Dr. Chase, who was named Gates Wigner Dean of Pharmacy at WVU in 2006, also serves as president of the American Association of Colleges of Pharmacy, which represents the 130 colleges and schools of pharmacy in the U.S.
“Pat Chase has changed pharmacy education for the better – not just at WVU, but across the country,” Christopher C. Colenda, M.D., Ph.D., WVU chancellor for health sciences, said. “Her positive impact will be felt by students and the patients they serve for generations.”
During her tenure as dean, the WVU School of Pharmacy climbed higher than ever before in national statistics. It is currently at 26 in the U.S. News graduate school ranking.
“The faculty and staff of the School of Pharmacy have a worldwide reputation for effective teaching, for groundbreaking research, for expert care of patients, and for service to the state of West Virginia and our profession,” Chase said. “They always make me proud to be a Mountaineer.”
Chase also attributes much of the School’s soaring reputation to its students.
“WVU has students who excel in the classroom and outside the classroom,” she said. “We expect them to be leaders in academics, in clinical training, and in professionalism. What surprised me repeatedly is how our students took the lead in supporting the School – one class even organized a fundraiser, in connection with the School’s centennial, that raised more than $25,000 to fund student scholarships.”

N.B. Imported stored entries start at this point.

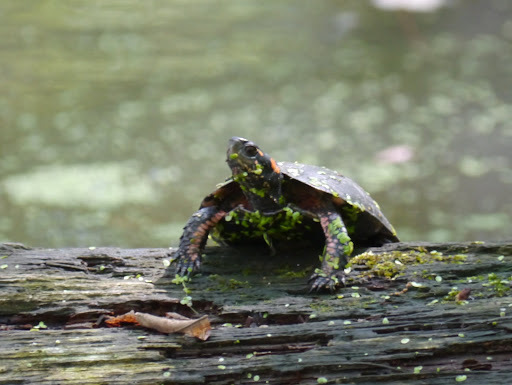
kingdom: Animalia
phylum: Chordata
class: Testudines
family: Emydidae
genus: Clemmys
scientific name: Clemmys guttata
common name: Spotted turtle
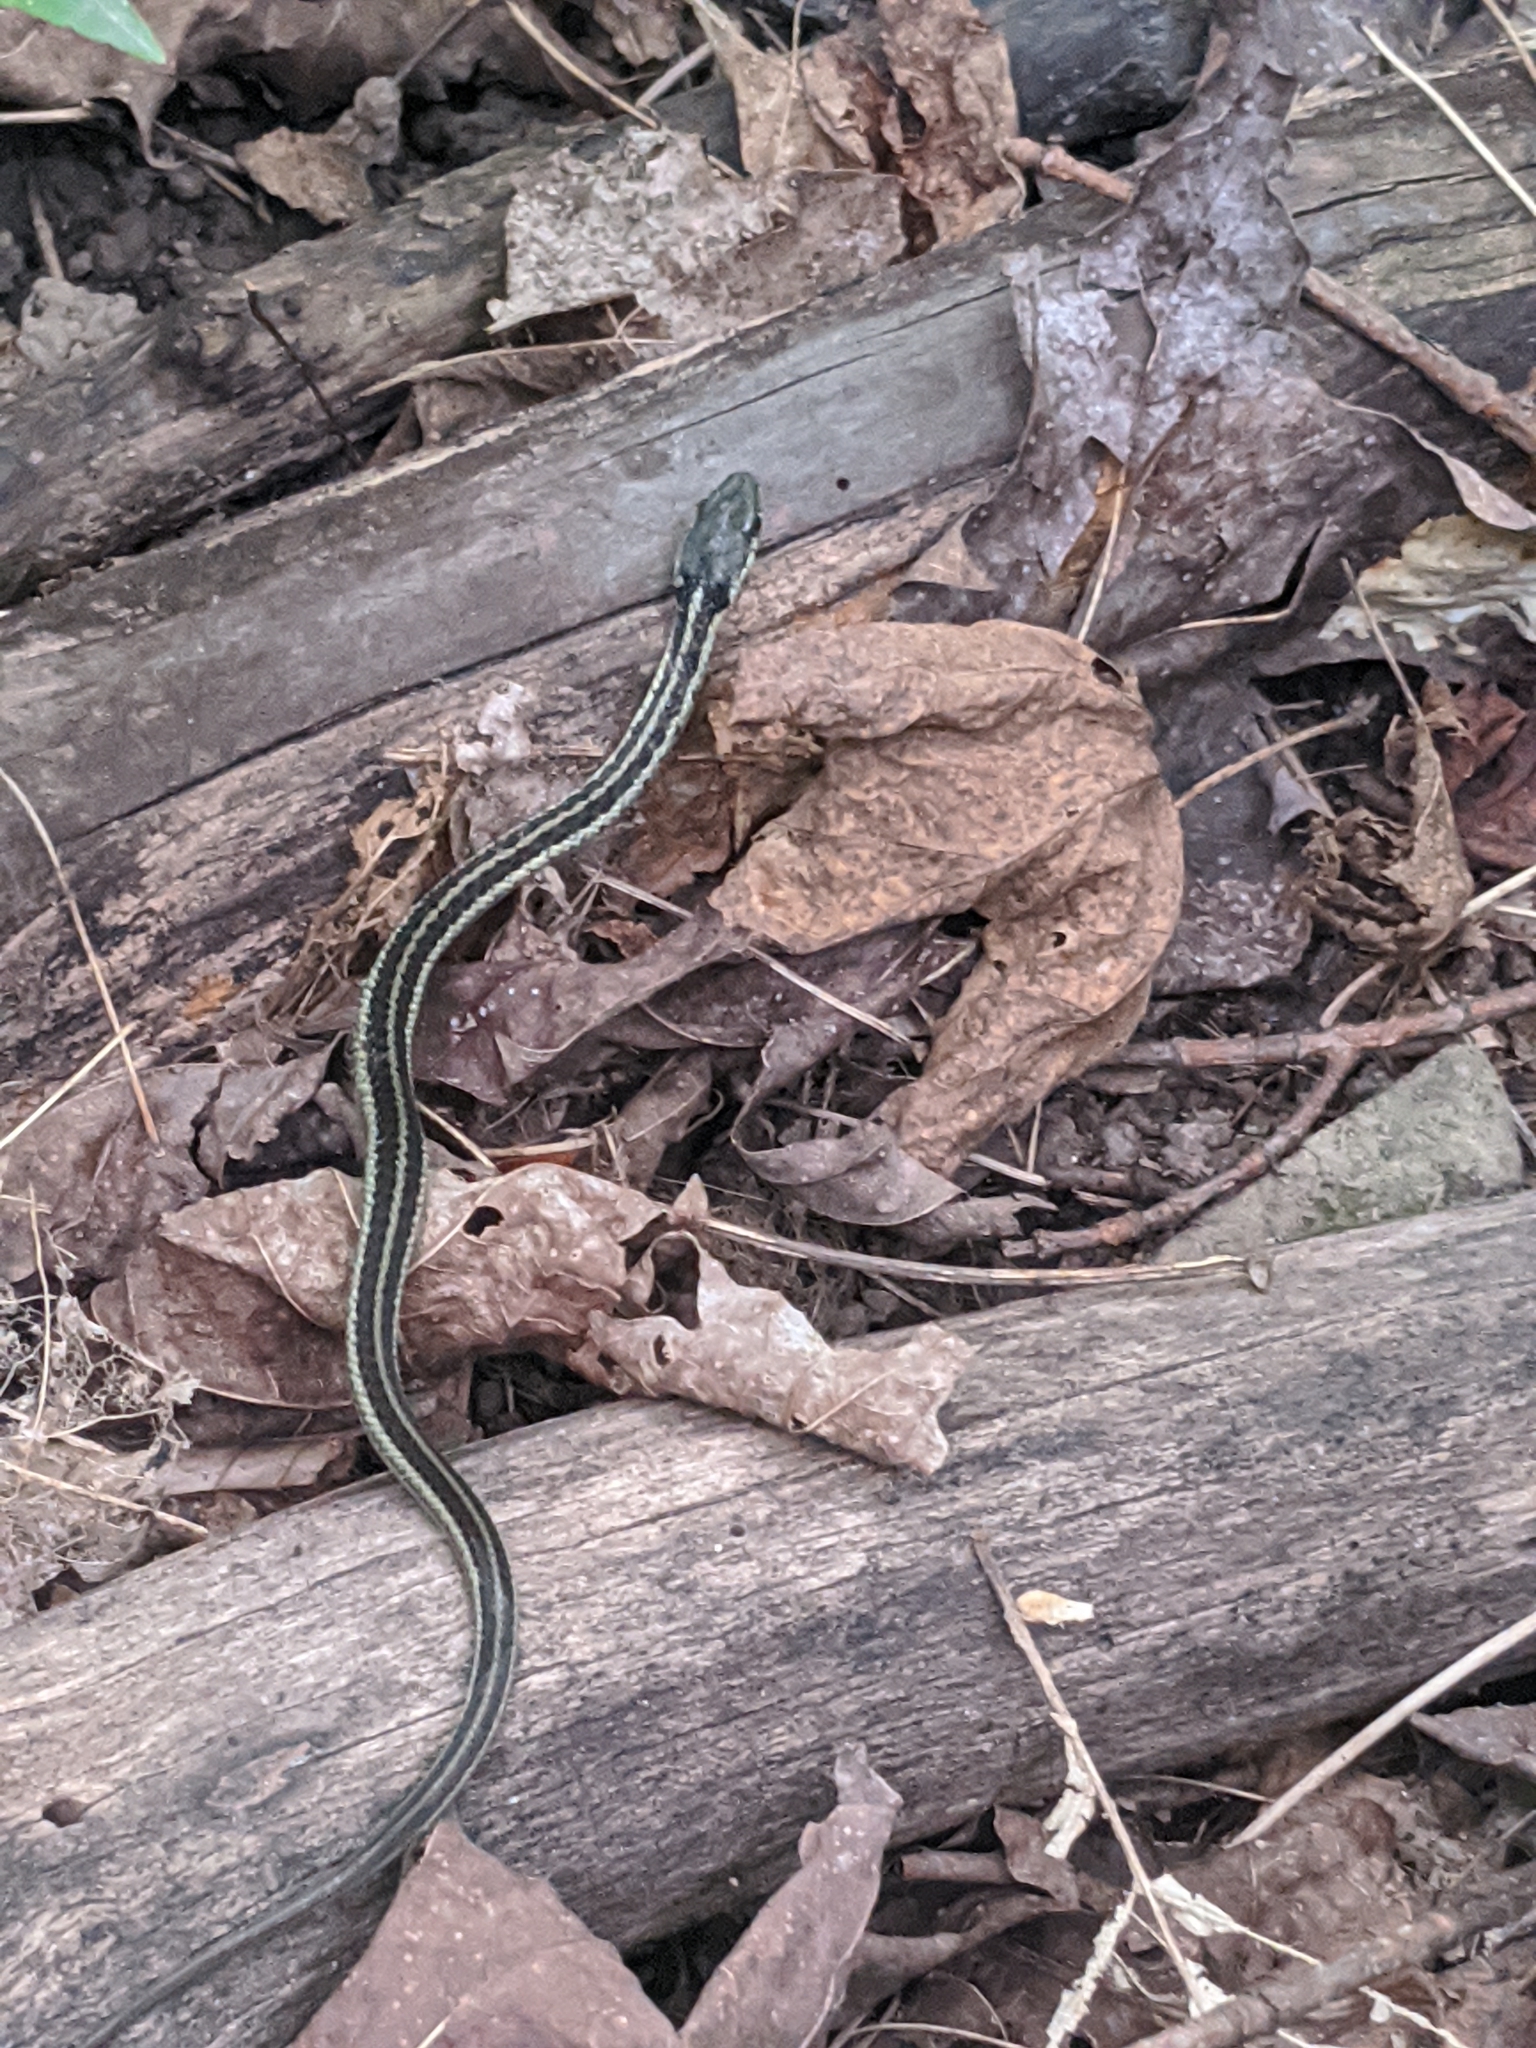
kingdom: Animalia
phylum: Chordata
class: Squamata
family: Colubridae
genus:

Other milestones during the past nine years include the introduction of the My First Patient program, where entering students assess their own health needs and set wellness goals. The concept spread across several WVU health schools under Chase’s leadership and attracted support from the Claude Worthington Benedum Foundation.
A strong alumni group has added to the School’s professional network for graduates and provided substantial support to WVU’s ongoing State of Minds Campaign to raise $1 billion by December 2017.
Before joining WVU, Chase was the dean of the College of Pharmacy and Health Sciences at Butler University in Indianapolis. She holds a bachelor’s degree from Albany College of Pharmacy, a master’s degree from the University of North Carolina-Chapel Hill, and a Ph.D. from the University of Colorado.
Chase is the only woman to lead the WVU School of Pharmacy in its 100-year history.
She will step down as dean on August 1, remaining at WVU’s Morgantown campus and transitioning to a role in research and writing, primarily associated with assessment of the My First Patient Program.
WVU’s incoming vice president for health sciences, Clay Marsh, M.D., will be responsible for the selection of the next dean for the School.